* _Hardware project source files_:
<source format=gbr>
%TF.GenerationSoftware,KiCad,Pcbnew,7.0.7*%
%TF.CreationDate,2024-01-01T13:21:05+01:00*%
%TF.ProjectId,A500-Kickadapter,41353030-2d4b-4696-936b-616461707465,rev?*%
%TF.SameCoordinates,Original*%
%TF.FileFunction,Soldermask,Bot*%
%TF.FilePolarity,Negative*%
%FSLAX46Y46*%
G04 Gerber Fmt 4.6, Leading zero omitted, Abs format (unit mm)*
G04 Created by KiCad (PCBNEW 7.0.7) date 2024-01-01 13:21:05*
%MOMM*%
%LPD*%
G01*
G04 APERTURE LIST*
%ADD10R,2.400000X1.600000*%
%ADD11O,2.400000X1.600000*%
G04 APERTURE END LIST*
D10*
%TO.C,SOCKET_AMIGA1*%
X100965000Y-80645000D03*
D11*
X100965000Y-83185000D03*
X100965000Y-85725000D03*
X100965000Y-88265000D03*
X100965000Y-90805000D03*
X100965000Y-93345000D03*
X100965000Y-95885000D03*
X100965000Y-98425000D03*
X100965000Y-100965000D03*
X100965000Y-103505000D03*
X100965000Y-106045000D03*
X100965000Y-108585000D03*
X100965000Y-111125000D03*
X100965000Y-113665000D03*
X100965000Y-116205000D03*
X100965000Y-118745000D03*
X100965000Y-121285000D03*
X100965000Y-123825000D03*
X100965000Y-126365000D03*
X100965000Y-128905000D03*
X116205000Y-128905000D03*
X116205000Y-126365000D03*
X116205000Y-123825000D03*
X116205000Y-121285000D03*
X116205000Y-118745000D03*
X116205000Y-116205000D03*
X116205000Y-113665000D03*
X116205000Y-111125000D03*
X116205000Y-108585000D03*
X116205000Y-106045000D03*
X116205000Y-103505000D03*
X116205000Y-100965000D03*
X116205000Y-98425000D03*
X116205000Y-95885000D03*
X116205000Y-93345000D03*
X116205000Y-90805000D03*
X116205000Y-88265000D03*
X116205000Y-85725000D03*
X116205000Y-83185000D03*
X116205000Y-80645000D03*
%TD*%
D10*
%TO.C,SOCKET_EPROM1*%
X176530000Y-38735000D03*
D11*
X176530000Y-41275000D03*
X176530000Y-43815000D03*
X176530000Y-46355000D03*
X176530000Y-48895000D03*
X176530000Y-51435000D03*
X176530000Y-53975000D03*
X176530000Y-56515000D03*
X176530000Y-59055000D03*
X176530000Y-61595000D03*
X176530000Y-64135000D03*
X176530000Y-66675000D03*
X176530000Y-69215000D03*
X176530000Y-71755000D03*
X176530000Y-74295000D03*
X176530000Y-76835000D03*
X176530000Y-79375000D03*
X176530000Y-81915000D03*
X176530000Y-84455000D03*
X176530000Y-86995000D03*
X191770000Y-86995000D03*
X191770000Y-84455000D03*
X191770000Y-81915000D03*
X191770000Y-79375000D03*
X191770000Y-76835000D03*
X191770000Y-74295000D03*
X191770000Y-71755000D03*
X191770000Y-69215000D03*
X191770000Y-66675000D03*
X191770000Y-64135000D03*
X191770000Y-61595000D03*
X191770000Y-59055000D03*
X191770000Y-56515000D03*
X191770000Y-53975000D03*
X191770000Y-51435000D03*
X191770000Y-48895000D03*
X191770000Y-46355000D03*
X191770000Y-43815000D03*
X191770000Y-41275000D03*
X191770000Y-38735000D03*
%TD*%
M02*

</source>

...

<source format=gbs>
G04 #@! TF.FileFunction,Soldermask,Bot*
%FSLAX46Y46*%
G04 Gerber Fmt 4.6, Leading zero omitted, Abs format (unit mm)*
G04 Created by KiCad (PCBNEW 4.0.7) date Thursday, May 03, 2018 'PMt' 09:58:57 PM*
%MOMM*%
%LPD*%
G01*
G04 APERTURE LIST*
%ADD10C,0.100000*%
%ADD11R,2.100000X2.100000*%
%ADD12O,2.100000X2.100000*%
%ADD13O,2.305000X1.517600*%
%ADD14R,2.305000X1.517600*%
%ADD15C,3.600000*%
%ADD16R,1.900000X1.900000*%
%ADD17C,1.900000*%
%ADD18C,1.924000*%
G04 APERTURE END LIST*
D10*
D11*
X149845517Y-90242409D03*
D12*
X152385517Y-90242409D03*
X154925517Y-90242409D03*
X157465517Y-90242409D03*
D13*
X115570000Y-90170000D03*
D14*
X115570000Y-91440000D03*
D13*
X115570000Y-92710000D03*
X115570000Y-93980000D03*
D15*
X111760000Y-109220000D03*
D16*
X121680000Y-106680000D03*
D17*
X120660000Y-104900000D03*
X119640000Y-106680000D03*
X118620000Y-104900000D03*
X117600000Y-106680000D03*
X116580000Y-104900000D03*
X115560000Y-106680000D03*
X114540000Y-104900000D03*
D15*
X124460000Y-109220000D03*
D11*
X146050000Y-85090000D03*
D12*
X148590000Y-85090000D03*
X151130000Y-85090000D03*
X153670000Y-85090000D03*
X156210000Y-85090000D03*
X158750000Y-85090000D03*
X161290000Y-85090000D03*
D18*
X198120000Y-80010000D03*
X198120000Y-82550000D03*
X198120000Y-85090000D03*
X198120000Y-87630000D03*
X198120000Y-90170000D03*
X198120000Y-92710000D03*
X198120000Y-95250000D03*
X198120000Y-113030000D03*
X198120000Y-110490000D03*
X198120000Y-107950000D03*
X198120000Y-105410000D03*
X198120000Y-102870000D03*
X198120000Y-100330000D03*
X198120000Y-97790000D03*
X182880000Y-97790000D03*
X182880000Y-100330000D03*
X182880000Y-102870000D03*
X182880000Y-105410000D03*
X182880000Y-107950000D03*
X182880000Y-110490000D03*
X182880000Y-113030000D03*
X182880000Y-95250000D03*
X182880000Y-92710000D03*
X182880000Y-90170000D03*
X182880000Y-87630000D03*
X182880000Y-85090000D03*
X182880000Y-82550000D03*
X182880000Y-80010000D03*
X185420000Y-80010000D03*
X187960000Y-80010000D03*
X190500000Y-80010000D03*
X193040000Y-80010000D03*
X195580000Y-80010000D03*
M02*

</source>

* _INSTRUCTIONS FOR THE TASK_:
Would you retype exactly the lines above, from the line with "X198120000Y-113030000D03*" to the line with "X182880000Y-113030000D03*", with both end lines kept and nothing more?

* _REPLY TO THE TASK_:
X198120000Y-113030000D03*
X198120000Y-110490000D03*
X198120000Y-107950000D03*
X198120000Y-105410000D03*
X198120000Y-102870000D03*
X198120000Y-100330000D03*
X198120000Y-97790000D03*
X182880000Y-97790000D03*
X182880000Y-100330000D03*
X182880000Y-102870000D03*
X182880000Y-105410000D03*
X182880000Y-107950000D03*
X182880000Y-110490000D03*
X182880000Y-113030000D03*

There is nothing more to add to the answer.